Melting Behavior of Siliceous Nickel Ore in a Rotary Kiln to Produce Ferronickel Alloys

Abstract

Ferronickel alloys as a nickel source for high alloy steels such as stainless steels are produced from garnierite ores by means of a rotary kiln. That is basically modification of Krupp–Renn process by which clinkers, that are mixtures of ferronickel alloy particles and partially melted slag, can be extracted. It is necessary to have exact knowledge of how the ore is softening with increasing temperature because controlling this behavior is considered to be a key to stable operation.
A study has been carried out to understand the melting behavior of pelletized siliceous nickel ore samples blended with limestone and anthracite heating up to 1300°C. Microscopic observation revealed that mineralogical phases in equilibrium were 2(Mg, Fe)O·SiO₂ olivine and (Mg, Fe)O·SiO₂ enstatite. It was further found that clear formation of liquid phase composed of CaO–SiO₂–FeO–Al₂O₃–MgO system as a result of assimilation with CaO in the case of ore containing higher Al₂O₃ and CaO contents with lower MgO/SiO₂ ratio. Besides, this type of ore had ability to be molten by itself to generate primary liquid inside the ore. The primary liquid formation could promote assimilation with CaO particles to spread liquid phase causing melting of the ore. Mineralogical phases at 1300°C calculated by thermodynamic software were in good agreement with the experimental results.

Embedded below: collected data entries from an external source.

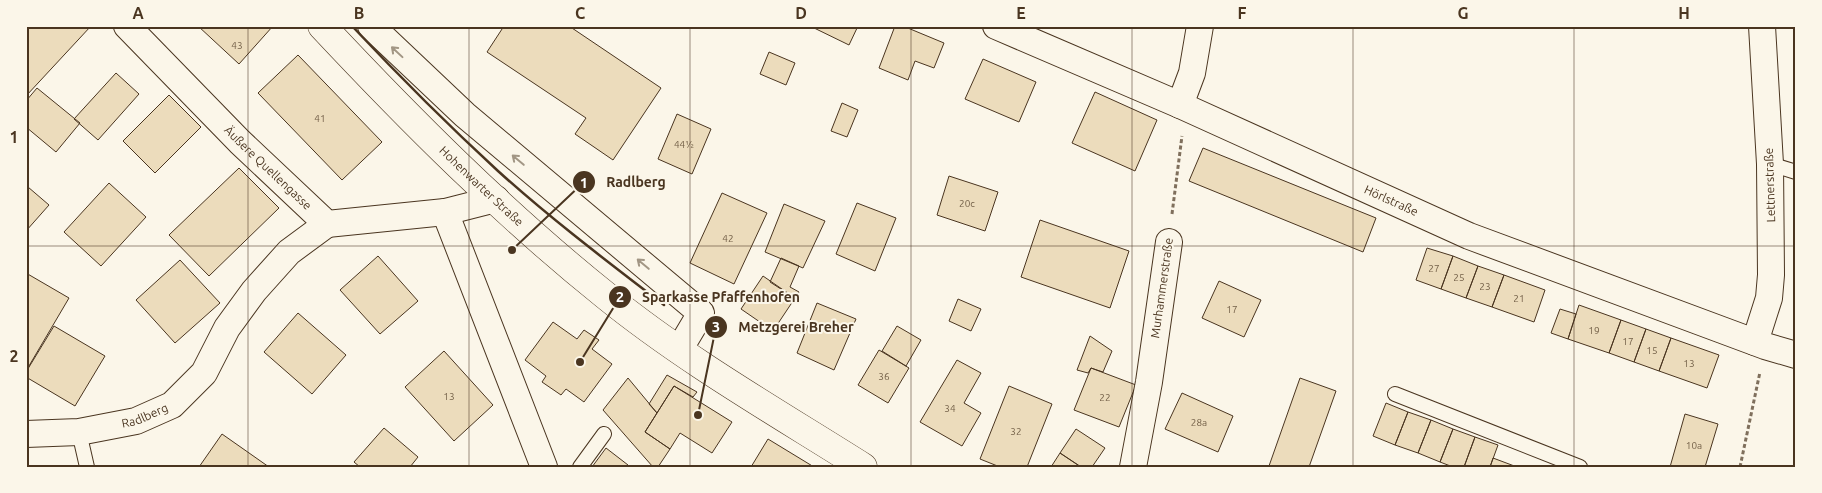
<svg xmlns="http://www.w3.org/2000/svg" width="1822" height="493" font-family="Ubuntu,sans-serif">
<rect width="100%" height="100%" fill="#fbf6e9"/>
<path fill="#ecdcbc" stroke="#4a3520" d="M30 26H91L26 96V31Z
M198 26H273L239 64Z
M504 26H569L661 88 613 160 575 134 586 118 487 52Z
M810 26H858L849 45Z
M895 26H903L944 43 934 68 915 61 908 80 879 68Z
M769 52 795 63 786 85 760 74Z
M298 55 382 142 342 180 258 93Z
M983 59 1036 82 1019 122 965 99Z
M116 73 139 94 98 140 74 119Z
M37 88 80 123 56 152 26 127V101Z
M1095 92 1157 120 1135 171 1072 143Z
M169 95 201 127 155 173 123 141Z
M842 103 858 110 847 137 831 131Z
M677 114 711 129 692 174 658 159Z
M1203 148 1376 218 1363 252 1189 181Z
M239 168 279 208 209 276 169 235Z
M949 176 998 192 985 231 937 215Z
M109 183 146 217 101 266 64 232Z
M28 187 49 205 26 231V189Z
M722 193 767 213 734 284 690 263Z
M857 203 896 218 875 271 836 254Z
M784 204 825 221 803 268 765 252Z
M1040 220 1129 251 1110 308 1021 277Z
M1427 248 1453 256 1441 289 1416 280Z
M378 256 418 301 380 334 340 290Z
M1453 256 1478 266 1466 298 1441 289Z
M781 258 799 266 790 287 799 292 795 298 770 282Z
M180 260 220 303 175 343 136 300Z
M1478 266 1504 275 1492 307 1466 298Z
M26 273 69 298 26 371Z
M1504 275 1545 290 1534 322 1492 307Z
M763 276 795 298 773 331 741 309Z
M1219 281 1261 300 1244 337 1202 318Z
M958 299 981 309 971 331 949 321Z
M817 303 856 319 834 370 797 353Z
M1579 305 1621 320 1609 353 1568 339Z
M1560 309 1576 314 1568 339 1551 333Z
M298 313 346 355 312 394 264 352Z
M1621 320 1646 329 1634 362 1609 353Z
M553 322 577 339 584 330 599 340 592 349 612 364 584 402 566 389 561 395 542 382 546 376 525 360Z
M54 326 105 356 75 406 26 377V372Z
M897 326 921 340 906 366 882 351Z
M1646 329 1671 338 1659 371 1634 362Z
M1090 336 1112 351 1103 372 1091 368 1088 373 1077 370Z
M1671 338 1719 355 1707 388 1659 371Z
M879 350 909 368 888 403 858 385Z
M444 351 493 405 454 441 405 387Z
M957 360 981 373 964 403 981 413 962 446 920 422Z
M1091 368 1136 385 1119 427 1074 410Z
M667 375 697 392 693 397 674 386 657 413 649 404Z
M628 378 657 413 645 432 670 449 658 467H653L603 410Z
M1300 378 1336 391 1309 467H1270L1269 466Z
M674 386 732 422 712 453 680 433 670 449 645 432Z
M1009 386 1052 404 1027 467H1000L980 459Z
M1182 393 1233 416 1218 452 1165 429Z
M1386 403 1408 412 1395 445 1373 436Z
M1408 412 1431 420 1418 453 1395 445Z
M1685 414 1718 424 1705 467H1670Z
M1431 420 1453 429 1440 462 1418 453Z
M384 428 418 457 410 467H360L354 462Z
M1076 429 1105 448 1092 467H1081L1060 453Z
M1453 429 1475 437 1464 467H1453L1440 462Z
M222 434 269 467H199Z
M1475 437 1498 445 1490 467H1464Z
M768 439 814 467H751Z
M606 448 628 465 626 467H592Z
M1060 453 1081 467H1051Z
M1493 458 1517 467H1490Z"/>
<g fill="none" stroke-linecap="round" stroke-linejoin="round">
<g stroke="#4a3520" stroke-width="16">
<path id="lane" d="M1770 164 1796 172
M1395 394 1580 467
M79 432 87 467
M580 467 604 434"/>
</g>
<g stroke="#4a3520" stroke-width="28">
<g id="street">
<path id="s1" d="M127 26 240 142 327 224 445 212 496 199"/>
<path d="M371 26 465 115 701 313 679 350"/>
<path id="s2" d="M996 26 1180 105 1469 236 1765 346 1796 355"/>
<path d="M1180 105 1192 73 1200 26"/>
<path d="M445 212 544 467"/>
<path d="M1755 342 1769 298 1771 275 1770 164 1762 26"/>
<path id="s3" d="M26 434 79 432 136 421 172 405 204 373 227 328 254 291 289 252 327 224"/>
<path d="M1133 467 1149 382 1169 242"/>
</g>
</g>
<g stroke="#4a3520" stroke-width="29">
<g id="secondary">
<path id="s4" d="M322 26C411 121 504 214 605 295 685 360 776 412 863 467"/>
</g>
</g>
<path stroke="#7f6f5c" stroke-width="3" stroke-dasharray="4 2.5" stroke-linecap="butt" d="M1172 214 1182 136
M1740 467 1760 372"/>
<use href="#lane" stroke="#fbf6e9" stroke-width="14"/>
<use href="#street" stroke="#fbf6e9" stroke-width="26"/>
<use href="#secondary" stroke="#fbf6e9" stroke-width="28"/>
<path stroke="#4a3520" stroke-width="2.5" d="M352 26C399 76 448 125 498 171 551 219 608 262 664 305"/>
</g>
<defs><path id="oneway-shaft" d="M-6 0H5M1.5-3L5.5 0L1.5 3" fill="none" stroke-width="1.6" stroke-linecap="round" stroke-linejoin="round" transform="scale(1.25)"/></defs>
<g stroke="#a29684">
<use href="#oneway-shaft" transform="translate(397 52) rotate(-137)"/>
<use href="#oneway-shaft" transform="translate(518 160) rotate(-140)"/>
<use href="#oneway-shaft" transform="translate(643 264) rotate(-140)"/>
</g>
<path fill="none" stroke="#4a3520" stroke-width="1" stroke-opacity="0.55" d="M248 26V467M469 26V467M690 26V467M911 26V467M1132 26V467M1353 26V467M1574 26V467M26 246H1796"/>
<g text-anchor="middle" stroke-width="4" stroke-linejoin="round" paint-order="stroke">
<g font-size="10" fill="#725f47">
<text x="237" y="49">43</text>
<text x="320" y="122">41</text>
<text x="684" y="148">44½</text>
<text x="967" y="207">20c</text>
<text x="728" y="242">42</text>
<text x="1434" y="272">27</text>
<text x="1459" y="281">25</text>
<text x="1485" y="290">23</text>
<text x="1519" y="302">21</text>
<text x="1232" y="313">17</text>
<text x="1594" y="334">19</text>
<text x="1628" y="345">17</text>
<text x="1652" y="354">15</text>
<text x="1689" y="367">13</text>
<text x="884" y="380">36</text>
<text x="449" y="400">13</text>
<text x="1105" y="401">22</text>
<text x="950" y="412">34</text>
<text x="1199" y="426">28a</text>
<text x="1016" y="435">32</text>
<text x="1694" y="449">10a</text>
</g>
<g font-size="12" fill="#4a3520" stroke="#fbf6e9">
<text dy="4" stroke="none"><textPath href="#s1" startOffset="200">Äußere Quellengasse</textPath></text>
<text transform="translate(1770 185) rotate(-92)" y="4">Lettnerstraße</text>
<text dy="4" stroke="none"><textPath href="#s4" startOffset="226">Hohenwarter Straße</textPath></text>
<text dy="4" stroke="none"><textPath href="#s2" startOffset="432">Hörlstraße</textPath></text>
<text transform="translate(1162 288) rotate(-82)" y="4">Murhammerstraße</text>
<text dy="4" stroke="none"><textPath href="#s3" startOffset="121">Radlberg</textPath></text>
</g>
</g>
<path fill="none" stroke="#4a3520" stroke-width="2" d="M512 250L584 182M580 362L620 297M698 415L716 327"/>
<g fill="#4a3520" stroke="#fbf6e9" stroke-width="2">
<circle cx="512" cy="250" r="5"/>
<circle cx="580" cy="362" r="5"/>
<circle cx="698" cy="415" r="5"/>
<circle cx="584" cy="182" r="12"/>
<circle cx="620" cy="297" r="12"/>
<circle cx="716" cy="327" r="12"/>
</g>
<g font-size="15" text-anchor="middle" font-weight="bold" fill="#fff">
<text x="584" y="188">1</text>
<text x="620" y="302">2</text>
<text x="716" y="332">3</text>
</g>
<g font-size="14" text-anchor="middle" font-weight="bold" fill="#4a3520" stroke="#fbf6e9" stroke-width="4" stroke-linejoin="round" paint-order="stroke">
<text x="636" y="187">Radlberg</text>
<text x="721" y="302">Sparkasse Pfaffenhofen</text>
<text x="796" y="332">Metzgerei Breher</text>
</g>
<rect width="1822" height="493" fill="none" stroke="#fbf6e9" stroke-width="55"/>
<rect x="28" y="28" width="1766" height="438" fill="none" stroke="#4a3520" stroke-width="2"/>
<g font-size="16" text-anchor="middle" font-weight="bold" fill="#4a3520">
<text x="138" y="19">A</text>
<text x="359" y="19">B</text>
<text x="580" y="19">C</text>
<text x="801" y="19">D</text>
<text x="1021" y="19">E</text>
<text x="1242" y="19">F</text>
<text x="1463" y="19">G</text>
<text x="1684" y="19">H</text>
<text x="14" y="143">1</text>
<text x="14" y="362">2</text>
</g>
</svg>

In contrast, ore with lower Al₂O₃ and CaO contents with higher MgO/SiO₂ ratio could not generate liquid phase even though limestone was blended. A number of remained CaO particles were observed without assimilating with the ore. It was therefore considered that higher assimilation ability of CaO with ore enhanced liquid formation and that this property was determined mainly by Al₂O₃ and CaO contents and MgO/SiO₂ ratio of the ore.